I scratched my head over this one for a long time 'til I saw this:
```
ptree 10533
906   /usr/dt/bin/dtlogin -daemon -udpPort 0
  10445 /usr/dt/bin/dtlogin -daemon -udpPort 0
```
10533 /bin/ksh /usr/dt/config/Xstartup
  10551 /bin/ksh -p /opt/SUNWut/lib/utdmsession -c 4
    10585 /bin/ksh -p /etc/opt/SUNWut/basedir/lib/utscrevent -c 4 -z utdmsession
      10587 ksh -c echo 'CREATE_SESSION 4 # utdmsession' &gt;/dev/tcp/127.0.0.1/7013
```
```
which just sat there and sat there for, oh, about a minute. So I run netcat on port 7013, log out and log in again, and boom! quick as anything.

/etc/services says:
```
utscreventd     7013/tcp                        # SUNWut SRCOM event deamon
```
which we're not running; something to do with smart cards. So why does it hang so long? Because for some reason, the host isn't sending back an RST packet (I presume; can't listen to find out) to kill the connection, like it does on $other_server.

So now I'm trying to figure out why that is. It's not the firewall; they're identical. I've tried looking at ndd /dev/tcp \? but I don't see anything obvious there. My google-fu doesn't appear to be up to the task either. I may have to cheat and go visit a fellow sysadmin to find out.
May 27, 2007 write\_intr: wrong transfer direction
I tried ripping a CD recently on my desktop machine running Debian testing. grip seemed to hang, and I kept getting this error message in the logs:
```
hdc: write_intr: wrong transfer direction!
```
Google didn't turn up much that helped, except to suggest a simpler test case (cdparanoia -d /dev/hdc 1-1). Data CDs seemed to work just fine.

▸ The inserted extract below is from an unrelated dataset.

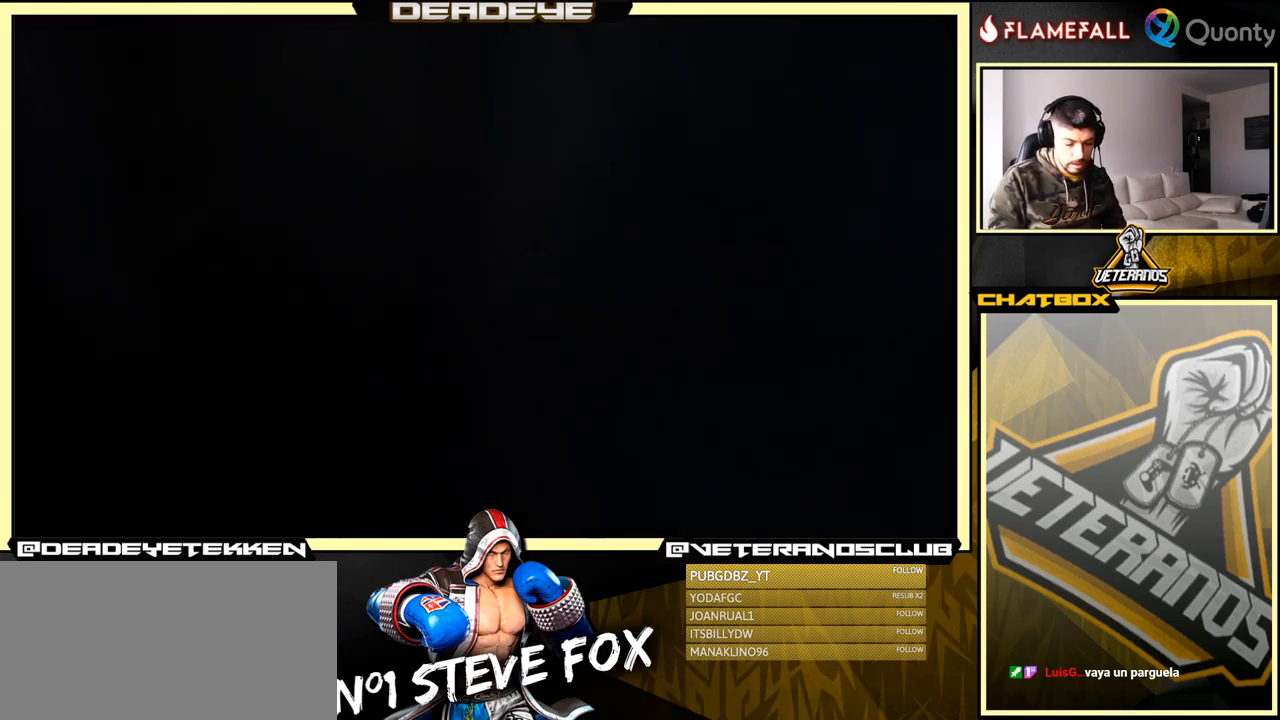
{"buttons": [], "left_stick": "center", "events": []}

Finally tried upgrading the kernel package, from kernel-image-2.6.8-2-386 (the default kernel after installation) to linux-image-2.6.18-4-686, and that did the trick nicely.
March 08, 2007 No way!
Hard to believe, but OpenSSH (portable version) has finally fixed the hang on exit bug. Man, I thought that'd never go away...
February 12, 2007 Disgust
Disgust is the feeling you get when you realize that the sudden and mysterious failures you've been tracking down for the last half hour happened because you typed $debug == 1;.
January 06, 2007 And \_another\_ two hours gone
At work, one of our visitors had a problem: his browser kept crashing whenever he visited crashing whenever he visited his university's webpage. That's what caused this problem, with the ginormous core files; Firefox would start grabbing memory at a rate of about 10-20MB/s, and then Solaris would kill it off once it got to around 2.5GB. Truss showed that it kept opening a copy of the Times Roman font over and over again, but I couldn't figure out why.

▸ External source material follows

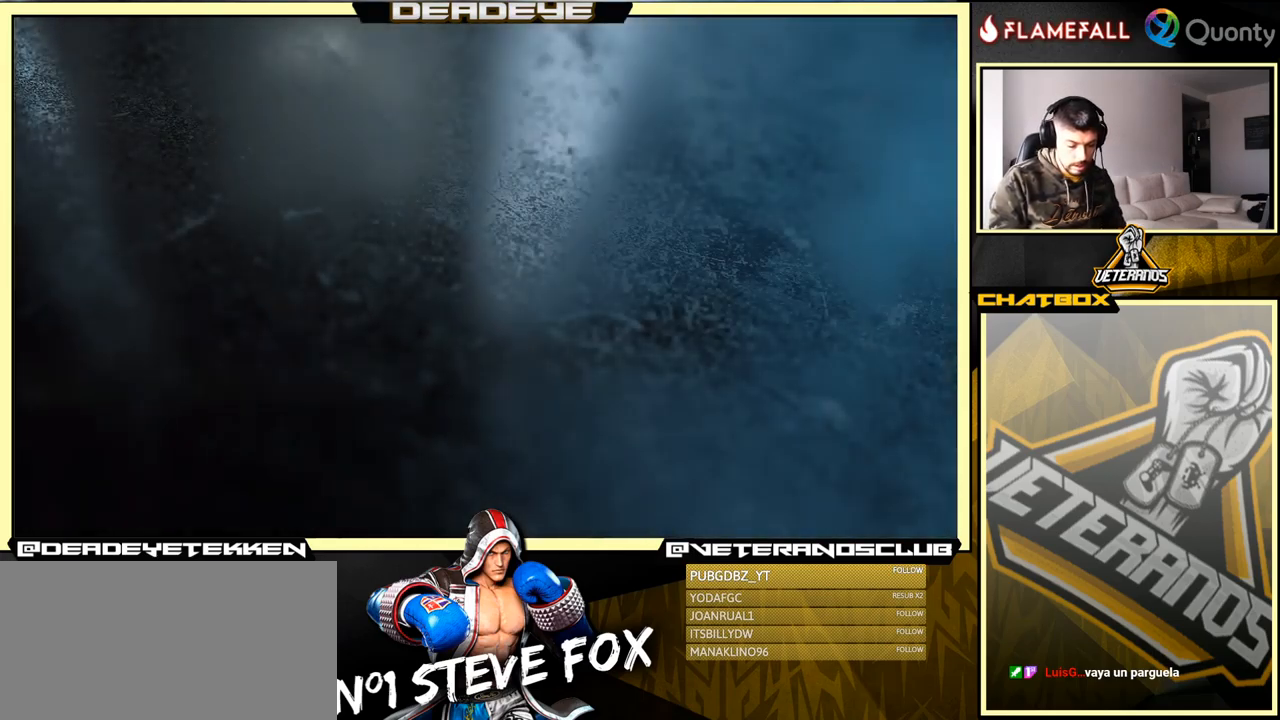
{"buttons": [], "left_stick": "center", "events": []}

I tried duplicating it under my own account, but couldn't — so I moved my .mozilla out of the way and set up a new profile, which did have the problem. At first I figured it must be Javascript; I hate Javascript and almost always turn it off (but thanks to the NoScript plugin it's easy to toggle it for individual sites), so that must be it, right? Wrong. Okay, so what about prefs.js? Nope.

After copying over nearly all the files in my original profile, FF was still grabbing memory…until finally, out of desperation, I copied over the Flash plugin. And by the beard of Zeus, it worked!

I did some digging around (there are a truly depressing number of Mozilla bugs that mention Flash) and found mention (sorry, lost link) that some methods of detecting whether a browser has the Flash plugin can end up using all the memory available to the browser. That sounds similar enough to what I saw that I think I'm going to call that the problem-designate for now.